▶ WORK ITEM A
In the comment on Metro bus loops below, why does the writer favor putting the eastbound route 60 stop on 2nd Ave SW? Explain in one to three sentences.

▶ TEXT FOR ANALYSIS

17 Replies to “Sunday Open Thread: Lean into the Wind”

  1. On yesterday’s thread, someone asked about all of Metro’s annoying loop-de-loops that waste several minutes for through-riders, and tend to not actually save any time for riders at that stop either.

    Tukwila International Boulevard Station is an example where the destination has lots of transfers, but the loop ends up costing time for transfer riders, on the F Line and route 128.

    Olsen-Meyer P&R has a route 60 stop mostly used by residents of Arrowhead Gardens (another example of transit-ruining development). It is not in Arrowhead Gardens, as errantly suggested by googlemaps, but rather a decent walk south of the development. If the choice is between making park&riders walk and making residents of the senior housing complex walk, I would much rather let the parkers walk to a stop in the middle of the senior complex. But, hey, Metro has a legacy bus shelter in the middle of the lot. The stop adds about 5 minutes to everyone else’s trip. The slope on Olson Pl SW makes it difficult to have on-street stops there. The pedestrian situation on Olson is scary. There isn’t much that can be done there, but having the eastbound stop on 2nd Ave SW would better serve most Arrowhead Gardens riders and reduce the detour time for the through riders who far outnumber the riders boarding and alighting there.

    Route 150 has the SKCAC Industries loop.

    Route 106 has a legacy loop through the Mt Baker Transit Center, kind of left over from its glory days as route 38, when it had a most excellent connection to Mt Baker Station.

    Route 101 has a backtrack path to the South Renton Park&Ride that it has to serve all day, instead of going straight between Renton Transit Center and downtown. But then, the Renton City Council is tired of their pedestrian-and-downtown-business-oriented transit center, and wants to kill its downtown by moving all the transfers to a giant park&ride. Really, downtown Renton should just be a series of stops on the way from Kent East Hill and various Renton neighborhoods to the east and south, to Rainier Beach Station, with much better frequency. Ironically, a pork grant from the state legislature is likely going to entomb the planning mistakes on route 101 a few more years, when the Rainier Beach restructure is desperately needed before the convention center One Center City mess hits the point of maximum constraint. I don’t know if I get to pin this one on my illustrious Sen. Hasegawa, or if one of my reps threw this unhelpfulness into the transportation budget.

    I’ve beaten the topic of having bus bays at the far end of the South Kirkland Park & Ride (route 255) instead of on the street to death. I don’t think having the stops in the lot saves riders boarding at the transit-ruining development there any time at all, and costs gobs of former through-ridership.

    There are still a few routes that go into the campus at North Seattle Community College, wasting the time of both students and through-riders.

    South Shoreline Station is basically expanding on all the bus connection mistakes of TIBS. It really needs a pedestrian path straight to 145th, so future planners can get it right and keep the SR 522 BRT route on 145th, at least in one direction. There is no reason to have planned both ends of the station to be on either side of the park & ride. Give one exit to the parkers and one to the pedestrians and through riders down on 145th.

    One more rant: Stations have two ends, over a football field in length apart. Don’t think of the station as a singularity. Plan using the two ends. ST got this right at Angle Lake Station, at Othello Station, and at Columbia City Station, and is getting it right at I-90/Rainier Ave Station. ST got this wrong at TIBS, at Rainier Beach Station, at SODO Station, at Stadium Station, and is getting this so wrong at South Shoreline Station, and even worse at Downtown Bellevue Station.

▶ SOURCE RECORDS
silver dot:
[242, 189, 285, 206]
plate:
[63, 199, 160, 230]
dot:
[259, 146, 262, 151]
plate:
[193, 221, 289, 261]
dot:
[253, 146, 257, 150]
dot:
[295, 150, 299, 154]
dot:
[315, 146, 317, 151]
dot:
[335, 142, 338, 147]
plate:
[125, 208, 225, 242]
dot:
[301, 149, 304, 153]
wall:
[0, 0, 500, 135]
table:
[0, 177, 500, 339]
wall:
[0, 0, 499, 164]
...
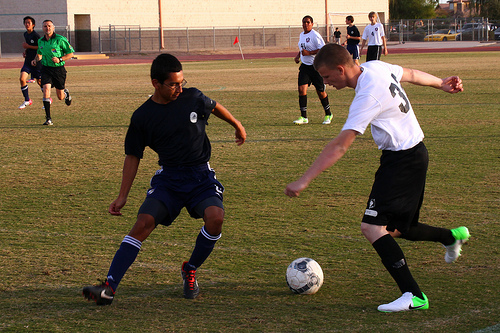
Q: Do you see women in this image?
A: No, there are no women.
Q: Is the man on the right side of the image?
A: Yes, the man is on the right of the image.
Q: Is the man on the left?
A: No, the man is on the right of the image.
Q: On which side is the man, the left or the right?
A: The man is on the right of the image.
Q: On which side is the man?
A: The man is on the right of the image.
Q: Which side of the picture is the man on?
--
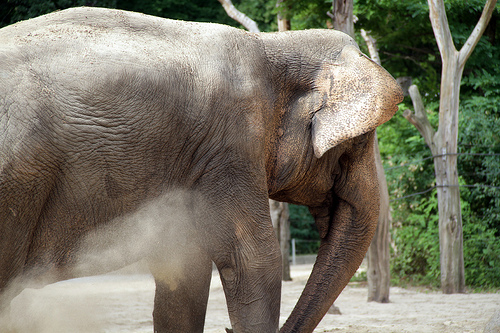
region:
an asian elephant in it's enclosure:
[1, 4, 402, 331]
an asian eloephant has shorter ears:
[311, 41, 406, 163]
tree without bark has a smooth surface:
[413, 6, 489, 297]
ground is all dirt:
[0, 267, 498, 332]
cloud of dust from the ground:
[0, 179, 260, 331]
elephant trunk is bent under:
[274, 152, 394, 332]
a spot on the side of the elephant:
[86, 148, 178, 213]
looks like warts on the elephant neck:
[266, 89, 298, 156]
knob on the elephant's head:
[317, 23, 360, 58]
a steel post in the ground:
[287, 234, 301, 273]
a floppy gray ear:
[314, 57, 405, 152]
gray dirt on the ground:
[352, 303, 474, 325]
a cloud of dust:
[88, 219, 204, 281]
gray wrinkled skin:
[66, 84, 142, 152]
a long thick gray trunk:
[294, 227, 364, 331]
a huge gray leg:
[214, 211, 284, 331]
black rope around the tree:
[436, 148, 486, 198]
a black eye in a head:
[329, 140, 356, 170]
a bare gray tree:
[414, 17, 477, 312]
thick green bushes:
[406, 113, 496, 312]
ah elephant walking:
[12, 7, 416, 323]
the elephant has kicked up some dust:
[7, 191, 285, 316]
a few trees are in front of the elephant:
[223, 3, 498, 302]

▶ WORK ITEM B
Locate every line of the records above that contains the word "cloud", and treat uppercase and lowercase letters as different.

▶ WRITTEN RESPONSE A
The writer says an eastbound stop on 2nd Ave SW would better serve most Arrowhead Gardens riders. It would also cut the detour time for through riders, who far outnumber the people boarding and alighting at the Olsen-Meyer P&R stop.

▶ WRITTEN RESPONSE B
cloud of dust from the ground:
a cloud of dust:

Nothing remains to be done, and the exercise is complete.